Some gentle Puritans whom I love such as Richard Sibbes have continued in the same vein as this mourning prophet pleading to his people. Consider these:
Jeremiah 6:16
Stand by the roads, and look, and ask for the ancient paths, where the good way is; and walk in it, and find rest for your souls.Jeremiah 9:23-24
Thus says the Lord:
"Let not the wise man glory in his wisdom,
Let not the might man glory in his might,
Nor let the rich man glory in his riches;
But let him who glories glory in this,
That he understands and knows Me,
That I am the Lord, exercising lovingkindness, judgment, and righteousness in the earth.
For in these I delight," says the Lord.
Jeremiah 10:24
Correct me, O Lord, but in justice;
not in your anger, lest you bring me to nothing.
Jeremiah 31:9
They shall come with weeping, And with supplications I will lead them. I will cause them to walk by the rivers of waters, In a straight way in which they shall not stumble; For I am a Father to Israel, And Ephraim is My firstborn.
Note the gentleness of God there: His mercy, His faithful loving care, His shepherding, His fatherliness, and His lack of capriciousness, grudging, resentment, or revenge as He leads even the blind, lame, and pregnant among the throngs who have been lost and suffering as a result of their sins but return in repentance to God.
Jeremiah 35 is a story partly about the importance of honoring one's parents: the story of the Rechabites.
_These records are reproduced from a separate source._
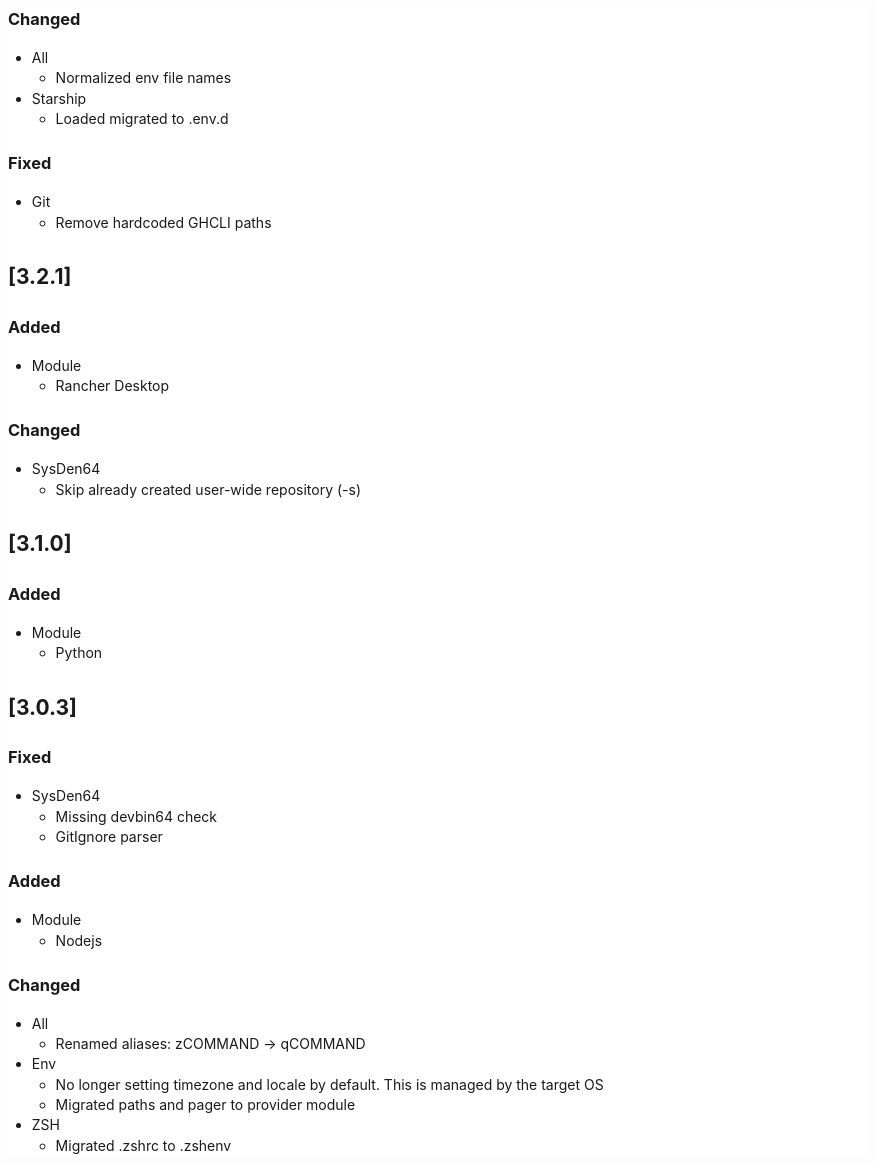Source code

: ### Changed

- All
  - Normalized env file names
- Starship
  - Loaded migrated to .env.d

### Fixed

- Git
  - Remove hardcoded GHCLI paths

## [3.2.1]

### Added

- Module
  - Rancher Desktop

### Changed

- SysDen64
  - Skip already created user-wide repository (-s)

## [3.1.0]

### Added

- Module
  - Python

## [3.0.3]

### Fixed

- SysDen64
  - Missing devbin64 check
  - GitIgnore parser

### Added

- Module
  - Nodejs

### Changed

- All
  - Renamed aliases: zCOMMAND -> qCOMMAND
- Env
  - No longer setting timezone and locale by default. This is managed by the target OS
  - Migrated paths and pager to provider module
- ZSH
  - Migrated .zshrc to .zshenv

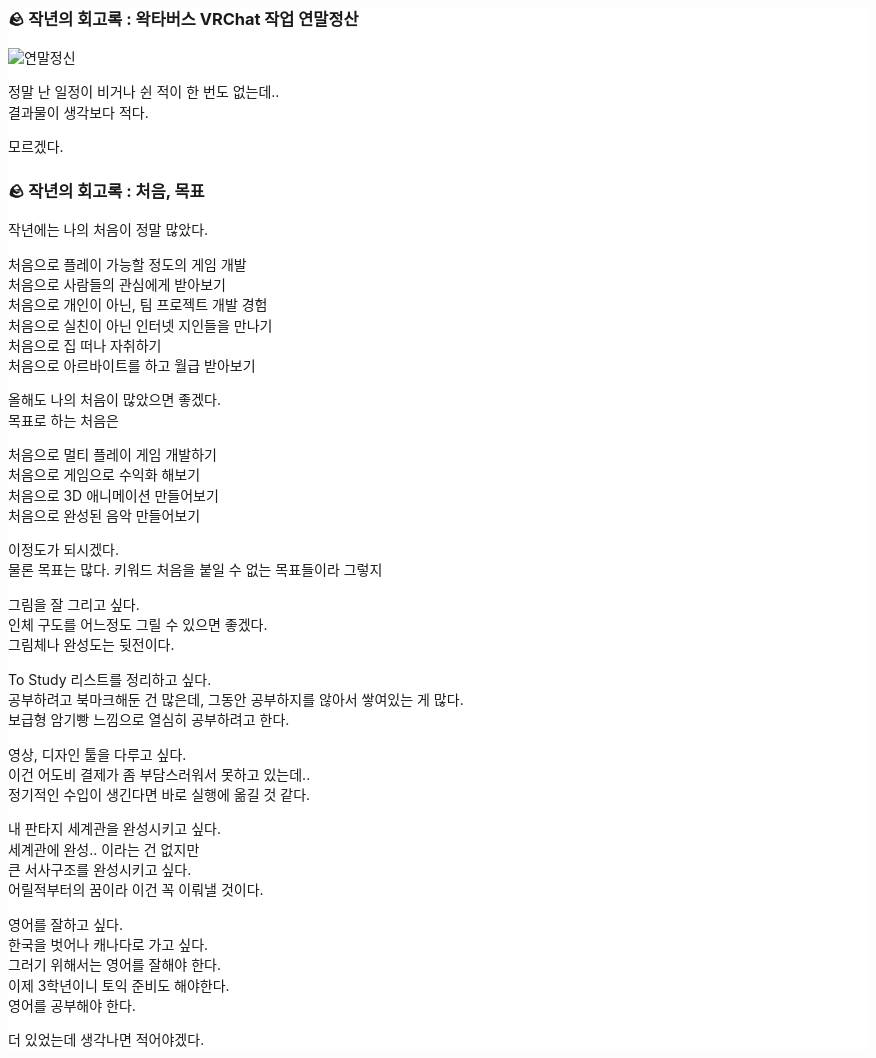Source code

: ### 🪨 작년의 회고록 : 왁타버스 VRChat 작업 연말정산

![연말정신](/assets/img/post/stone/230101/230101-0001.png)

정말 난 일정이 비거나 쉰 적이 한 번도 없는데..  
결과물이 생각보다 적다.  

모르겠다.  

### 🪨 작년의 회고록 : 처음, 목표

작년에는 나의 처음이 정말 많았다.  

처음으로 플레이 가능할 정도의 게임 개발  
처음으로 사람들의 관심에게 받아보기  
처음으로 개인이 아닌, 팀 프로젝트 개발 경험  
처음으로 실친이 아닌 인터넷 지인들을 만나기  
처음으로 집 떠나 자취하기  
처음으로 아르바이트를 하고 월급 받아보기  

올해도 나의 처음이 많았으면 좋겠다.  
목표로 하는 처음은  

처음으로 멀티 플레이 게임 개발하기  
처음으로 게임으로 수익화 해보기  
처음으로 3D 애니메이션 만들어보기  
처음으로 완성된 음악 만들어보기  

이정도가 되시겠다.  
물론 목표는 많다. 키워드 처음을 붙일 수 없는 목표들이라 그렇지  

그림을 잘 그리고 싶다.  
인체 구도를 어느정도 그릴 수 있으면 좋겠다.  
그림체나 완성도는 뒷전이다.  

To Study 리스트를 정리하고 싶다.  
공부하려고 북마크해둔 건 많은데, 그동안 공부하지를 않아서 쌓여있는 게 많다.  
보급형 암기빵 느낌으로 열심히 공부하려고 한다.  

영상, 디자인 툴을 다루고 싶다.  
이건 어도비 결제가 좀 부담스러워서 못하고 있는데..  
정기적인 수입이 생긴다면 바로 실행에 옮길 것 같다.  

내 판타지 세계관을 완성시키고 싶다.  
세계관에 완성.. 이라는 건 없지만  
큰 서사구조를 완성시키고 싶다.  
어릴적부터의 꿈이라 이건 꼭 이뤄낼 것이다.  

영어를 잘하고 싶다.  
한국을 벗어나 캐나다로 가고 싶다.  
그러기 위해서는 영어를 잘해야 한다.  
이제 3학년이니 토익 준비도 해야한다.  
영어를 공부해야 한다.  

더 있었는데 생각나면 적어야겠다.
As a final example, Jeremiah 22:3 does not require of a country the receiving of all refugees, but it demands not mistreating those refugees who are here.
Thus says the Lord: "Execute judgment and righteousness, and deliver the plundered out of the hand of the oppressor. Do no wrong and do no violence to the stranger, the fatherless, or the widow, nor shed innocent blood in this place."